_Records shown:_
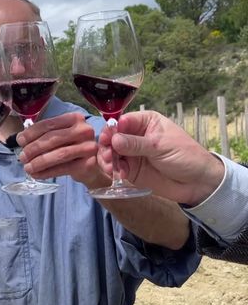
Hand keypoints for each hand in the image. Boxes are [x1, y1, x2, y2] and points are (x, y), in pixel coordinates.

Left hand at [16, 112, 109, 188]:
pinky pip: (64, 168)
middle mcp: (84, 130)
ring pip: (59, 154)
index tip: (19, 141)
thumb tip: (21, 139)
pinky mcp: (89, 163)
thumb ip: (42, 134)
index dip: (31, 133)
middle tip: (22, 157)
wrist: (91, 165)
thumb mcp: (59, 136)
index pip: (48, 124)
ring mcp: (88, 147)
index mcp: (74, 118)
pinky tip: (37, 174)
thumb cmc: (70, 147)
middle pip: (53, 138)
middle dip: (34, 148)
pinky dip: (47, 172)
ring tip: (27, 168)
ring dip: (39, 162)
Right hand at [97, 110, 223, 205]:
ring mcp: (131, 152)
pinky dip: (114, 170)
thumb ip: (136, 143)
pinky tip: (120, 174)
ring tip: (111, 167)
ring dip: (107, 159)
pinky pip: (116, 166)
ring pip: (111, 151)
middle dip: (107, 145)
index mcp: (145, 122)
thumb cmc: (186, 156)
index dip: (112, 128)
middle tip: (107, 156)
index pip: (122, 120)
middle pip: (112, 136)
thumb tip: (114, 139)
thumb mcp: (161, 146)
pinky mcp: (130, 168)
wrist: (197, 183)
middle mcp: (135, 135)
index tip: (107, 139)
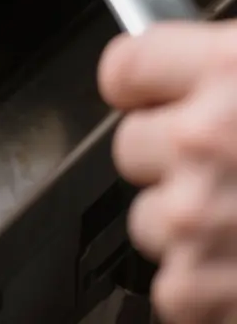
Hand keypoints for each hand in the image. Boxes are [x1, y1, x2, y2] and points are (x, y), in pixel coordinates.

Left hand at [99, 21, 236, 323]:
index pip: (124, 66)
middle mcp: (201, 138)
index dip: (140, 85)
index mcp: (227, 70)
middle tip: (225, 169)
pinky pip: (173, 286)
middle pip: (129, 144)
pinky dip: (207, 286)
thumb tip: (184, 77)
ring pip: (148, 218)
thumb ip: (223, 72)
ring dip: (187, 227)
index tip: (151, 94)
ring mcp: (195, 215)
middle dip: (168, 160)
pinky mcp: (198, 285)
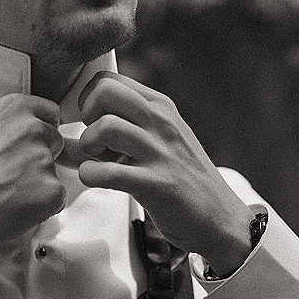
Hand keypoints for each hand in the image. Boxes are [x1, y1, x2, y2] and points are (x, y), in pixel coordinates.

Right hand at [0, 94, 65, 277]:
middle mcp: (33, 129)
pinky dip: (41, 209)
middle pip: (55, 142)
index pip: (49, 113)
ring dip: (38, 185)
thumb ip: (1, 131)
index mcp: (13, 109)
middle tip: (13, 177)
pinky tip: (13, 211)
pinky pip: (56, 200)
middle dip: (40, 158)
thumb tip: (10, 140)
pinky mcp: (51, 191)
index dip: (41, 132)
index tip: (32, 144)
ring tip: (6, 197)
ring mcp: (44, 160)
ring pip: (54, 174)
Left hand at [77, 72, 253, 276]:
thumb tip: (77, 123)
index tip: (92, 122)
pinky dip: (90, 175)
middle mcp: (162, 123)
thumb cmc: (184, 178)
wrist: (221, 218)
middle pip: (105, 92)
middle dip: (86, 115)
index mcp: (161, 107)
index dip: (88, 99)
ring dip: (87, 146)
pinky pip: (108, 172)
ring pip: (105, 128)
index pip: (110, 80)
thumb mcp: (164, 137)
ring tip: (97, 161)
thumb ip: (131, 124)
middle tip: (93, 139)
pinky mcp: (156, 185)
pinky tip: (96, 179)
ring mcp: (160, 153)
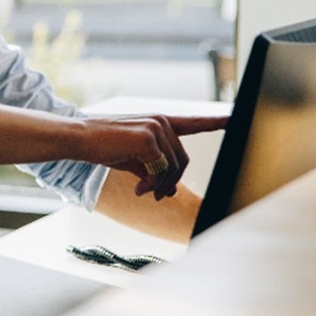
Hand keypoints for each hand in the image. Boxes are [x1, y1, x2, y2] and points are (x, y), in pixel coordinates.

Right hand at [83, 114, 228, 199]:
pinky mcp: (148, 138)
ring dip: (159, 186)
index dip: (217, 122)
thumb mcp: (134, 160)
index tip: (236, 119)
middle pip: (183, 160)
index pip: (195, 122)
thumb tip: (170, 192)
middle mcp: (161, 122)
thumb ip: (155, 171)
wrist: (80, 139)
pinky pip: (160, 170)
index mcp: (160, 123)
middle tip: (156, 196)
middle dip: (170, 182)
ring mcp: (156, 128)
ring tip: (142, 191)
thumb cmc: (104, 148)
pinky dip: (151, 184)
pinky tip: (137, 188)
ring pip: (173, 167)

==

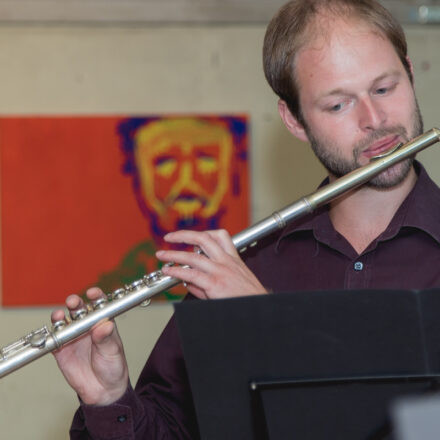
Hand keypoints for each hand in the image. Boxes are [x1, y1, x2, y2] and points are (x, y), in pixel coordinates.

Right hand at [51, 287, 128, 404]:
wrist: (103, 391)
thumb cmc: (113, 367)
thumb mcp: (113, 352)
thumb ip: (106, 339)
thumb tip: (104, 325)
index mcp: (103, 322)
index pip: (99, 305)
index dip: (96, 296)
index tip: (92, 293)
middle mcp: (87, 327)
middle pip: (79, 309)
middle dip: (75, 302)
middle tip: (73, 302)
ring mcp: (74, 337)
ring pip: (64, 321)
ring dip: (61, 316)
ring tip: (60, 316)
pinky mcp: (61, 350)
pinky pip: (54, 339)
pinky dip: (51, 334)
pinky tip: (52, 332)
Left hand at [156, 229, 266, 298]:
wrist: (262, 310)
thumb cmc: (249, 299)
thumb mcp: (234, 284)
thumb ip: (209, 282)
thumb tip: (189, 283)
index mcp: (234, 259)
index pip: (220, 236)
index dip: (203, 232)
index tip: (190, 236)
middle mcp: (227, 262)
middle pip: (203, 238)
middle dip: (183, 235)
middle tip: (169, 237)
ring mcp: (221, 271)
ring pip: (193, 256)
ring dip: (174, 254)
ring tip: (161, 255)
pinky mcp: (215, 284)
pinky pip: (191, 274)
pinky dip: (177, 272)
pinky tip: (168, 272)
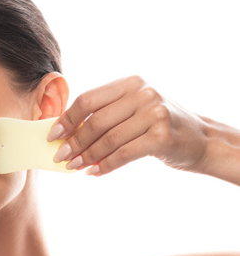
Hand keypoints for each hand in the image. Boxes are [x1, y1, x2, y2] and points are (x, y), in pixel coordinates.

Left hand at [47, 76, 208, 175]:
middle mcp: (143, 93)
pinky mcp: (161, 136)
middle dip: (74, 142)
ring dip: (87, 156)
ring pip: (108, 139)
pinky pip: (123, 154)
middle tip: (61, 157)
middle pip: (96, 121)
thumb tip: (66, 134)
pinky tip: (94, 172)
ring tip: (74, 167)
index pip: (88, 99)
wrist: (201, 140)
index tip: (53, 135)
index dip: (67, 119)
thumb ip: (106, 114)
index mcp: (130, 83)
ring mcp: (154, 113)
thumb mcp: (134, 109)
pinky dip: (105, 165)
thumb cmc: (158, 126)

_Activity:_
Given the entries above, transcribe exactly the lines from the one holding "middle pip: (53, 138)" through the one holding "index tip: (151, 94)"; pictures do not belong in the transcription.

_Answer space:_
middle pip: (53, 138)
middle dip: (34, 148)
pinky dip: (47, 172)
ring tip: (27, 168)
ring dip: (39, 162)
Right hand at [97, 110, 223, 205]:
ring mcp: (131, 152)
pinky dip: (114, 170)
thumb ip: (136, 143)
pinky tip: (120, 174)
ring tip: (111, 167)
ring dip: (107, 159)
pinky pip: (116, 166)
ring pip: (111, 151)
middle dip: (107, 145)
index mcp: (145, 122)
thumb cmc: (186, 156)
index dip: (112, 128)
middle tip: (107, 156)
index pip: (122, 120)
middle pip: (112, 136)
thumb tip: (114, 139)
thumb mcp: (161, 146)
pinky mcp: (130, 168)
wrist: (197, 183)
middle mcp: (135, 135)
index tip: (107, 139)
Hand keypoints for each hand in the image. Boxes are [x1, y1, x2, y2] and points are (x, y), in pixel coordinates.

Left hand at [99, 21, 236, 323]:
index pip: (124, 66)
middle mcp: (201, 138)
index dip: (140, 85)
index mcp: (227, 70)
middle tip: (225, 169)
pinky pip: (173, 286)
middle pip: (129, 144)
pinky dip: (207, 286)
thumb tip: (184, 77)
ring pip: (148, 218)
thumb ip: (223, 72)
ring dip: (187, 227)
index tip: (151, 94)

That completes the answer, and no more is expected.